The ITEC Project and the Ontology of School

Schools, like other social institutions, incorporate relations of power, roles, responsibilities, obligations, commitments and rights. As learning progresses and as children get older, these relationships change. It is through changes in these relationships – particularly as it is evidenced in discourse with teachers – that we ever really know if someone has learnt anything or not.

I think Veblen’s analysis of higher education as being status-dominated is applicable to schools. Parents now compete to get their children into the schools with the highest status, we increasingly see what Alison Wolf calls ‘super parenting’ (see her book http://www.amazon.co.uk/The-XX-Factor-Working-Creating/dp/184668403X) within the middle classes, and nations compare their educational performance according to international league tables. In the process, much depends on tests, scores and certificates. However, the ‘status game’ is never explicitly acknowledged; instead school’s explicit claims are that they are about learning, and that all the scores, tests and certificates are measures of their effectiveness in ‘delivering learning’. But what does this mean?
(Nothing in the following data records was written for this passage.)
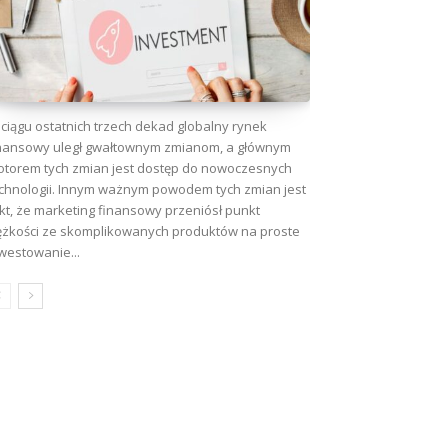
ciągu ostatnich trzech dekad globalny rynek
nansowy uległ gwałtownym zmianom, a głównym
torem tych zmian jest dostęp do nowoczesnych
chnologii. Innym ważnym powodem tych zmian jest
kt, że marketing finansowy przeniósł punkt
ężkości ze skomplikowanych produktów na proste
westowanie...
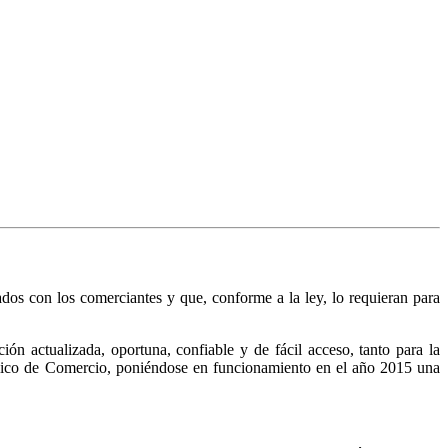
nados con los comerciantes y que, conforme a la ley, lo requieran para
n actualizada, oportuna, confiable y de fácil acceso, tanto para la
Público de Comercio, poniéndose en funcionamiento en el año 2015 una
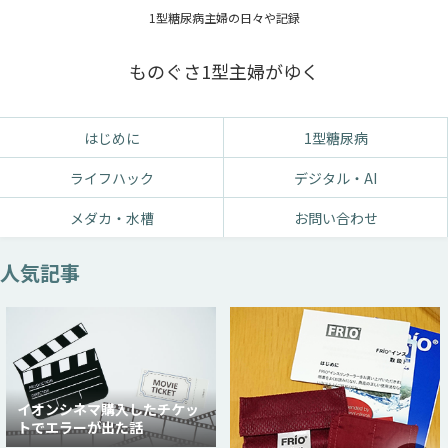
1型糖尿病主婦の日々や記録
ものぐさ1型主婦がゆく
はじめに
1型糖尿病
ライフハック
デジタル・AI
メダカ・水槽
お問い合わせ
人気記事
イオンシネマ購入したチケッ
トでエラーが出た話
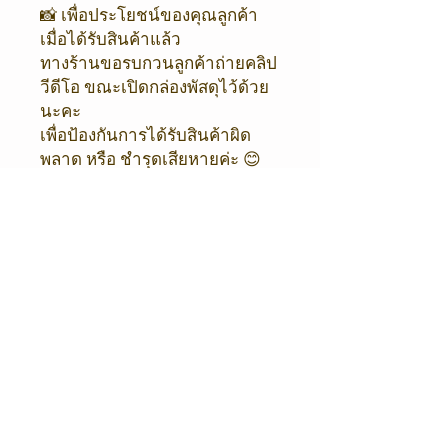
📸 เพื่อประโยชน์ของคุณลูกค้า
เมื่อได้รับสินค้าแล้ว
ทางร้านขอรบกวนลูกค้าถ่ายคลิป
วีดีโอ ขณะเปิดกล่องพัสดุไว้ด้วย
นะคะ
เพื่อป้องกันการได้รับสินค้าผิด
พลาด หรือ ชำรุดเสียหายค่ะ 😊
🙏🏻
💥หากไม่มีวีดีโอ ทางร้านขอ
อนุญาต งดเคลมสินค้าทุกกรณีค่ะ
💥
❤️ ขออภัยในความไม่สะดวกด้วย
นะคะ ❤️
ORIENTAL COFFEE & TEA
Shop / Office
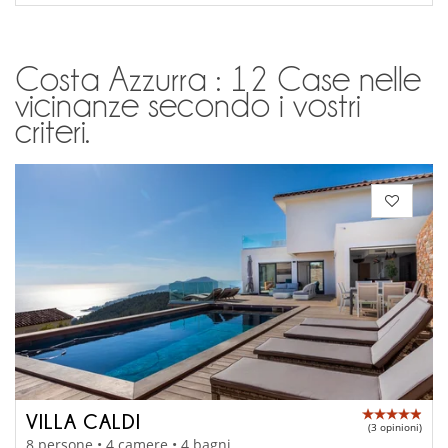
Costa Azzurra : 12 Case nelle
vicinanze secondo i vostri
criteri.
VILLA CALDI
(3 opinioni)
8 persone • 4 camere • 4 bagni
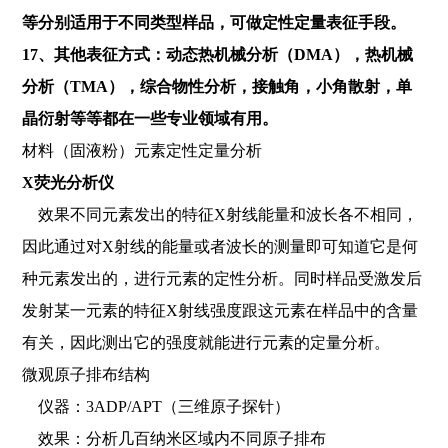
等分别适用于不同类型样品，可做定性定量表征手段。
17、其他表征方式：动态热机械分析（DMA），热机械
分析（TMA），综合物性分析，接触角，小角散射，单
晶衍射等等都在一些专业领域有用。
材料（固液粉）元素定性定量分析
X荧光分析仪
效果不同元素发出的特征X射线能量和波长各不相同，
因此通过对X射线的能量或者波长的测量即可知道它是何
种元素发出的，进行元素的定性分析。同时样品受激发后
发射某一元素的特征X射线强度跟这元素在样品中的含量
有关，因此测出它的强度就能进行元素的定量分析。
微观原子排布结构
仪器：3ADP/APT（三维原子探针）
效果：分析几百纳米区域内不同原子排布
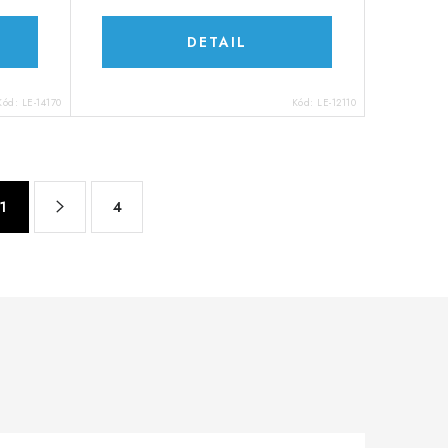
DETAIL
Kód:
LE-14170
Kód:
LE-12110
1
4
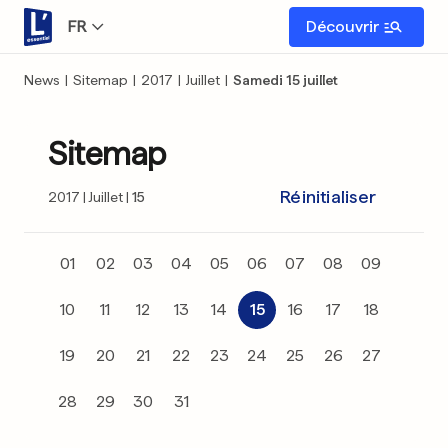
FR
Découvrir
News
|
Sitemap
|
2017
|
Juillet
|
Samedi 15 juillet
Sitemap
Réinitialiser
2017
Juillet
15
01
02
03
04
05
06
07
08
09
10
11
12
13
14
15
16
17
18
19
20
21
22
23
24
25
26
27
28
29
30
31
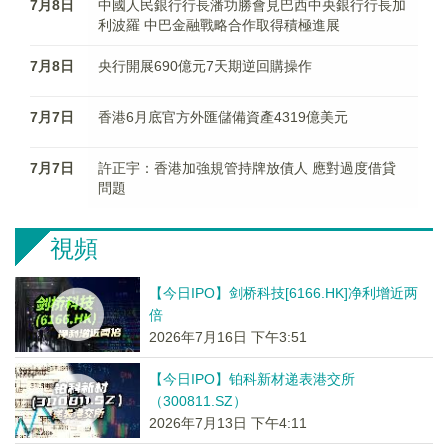
7月8日
中國人民銀行行長潘功勝會見巴西中央銀行行長加
利波羅 中巴金融戰略合作取得積極進展
7月8日
央行開展690億元7天期逆回購操作
7月7日
香港6月底官方外匯儲備資產4319億美元
7月7日
許正宇：香港加強規管持牌放債人 應對過度借貸
問題
視頻
【今日IPO】剑桥科技[6166.HK]净利增近两
倍
2026年7月16日 下午3:51
【今日IPO】铂科新材递表港交所
（300811.SZ）
2026年7月13日 下午4:11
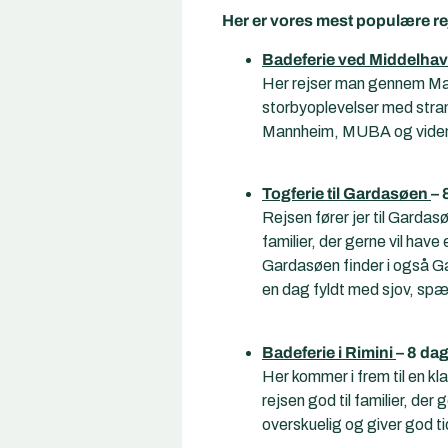
Her er vores mest populære rej
Badeferie ved Middelhav
Her rejser man gennem Mannh
storbyoplevelser med stra
Mannheim, MUBA og vidensk
Togferie til Gardasøen
– 
Rejsen fører jer til Gardas
familier, der gerne vil have
Gardasøen finder i også Gar
en dag fyldt med sjov, spæ
Badeferie i Rimini
– 8 da
Her kommer i frem til en k
rejsen god til familier, de
overskuelig og giver god ti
In recent years, there have been many attempts to ‘enhance learning’ through technological interventions in schools. At the same time, the opportunities for learning provided by the internet have vastly expanded outside schools. Yet despite this, the social status of individuals, and often the status of institutions, is relatively untouched: the social mobility of learners remains low (much lower than it used to be) and teachers labour under increasingly burdensome workloads, bureaucracy, de-skilling, political interference and interference from well-meaning projects - all of which are rhetorically presented as for ‘increasing learning’. 

In approaching the reality of the institution of school and the power relations between individuals and other institutions of society, Searle’s focus on the responsibilities, commitments, obligations and rights of individuals is useful. Using Searle's idea of 'status function' (a kind of social declaration), the social setting of school can be analysed to determine the way that the validity of certificates, league tables, power relations and the curriculum are established. Learning interventions can be analysed according to their impact on the rights, responsibilities and commitments of those involved. The simple question is, Who wins? Who acquires new responsibilities and obligations and who can declare new rights? In asking this, the iTEC (http://itec.eun.org) presents some interesting data for exploration.

From Searle and Veblen’s perspective, projects like iTEC are delivered by people with relatively high social status, and are focused on those with lower status. Whilst the intention is to increase the status of those at the lower end, this rarely happens; however, the rights and responsibilities enjoyed by those responsible for the project are increased irrespective of whether the interventions are successful or not. There are also some finer distinctions regarding instances where the interventions were deemed successful. In iTEC, some interventions in some schools and some countries appear to be more successful than others - but these reveal concrete evidence of changes to patterns of responsibilities, obligations and commitments in local settings (even then, this is more marked for teachers than learners).

I think the lesson from projects like this is that emphasis on ‘learning interventions’ is misleading and serves the interests of those who already have high social status. Searle’s approach reveals the power-relations and changes in positioning to be measurable through analysis of patterns of communication. This provides an alternative to our ‘learning fetish’. We should be asking what schooling does and how it relates to society. Status lies at the heart of  that question, not learning.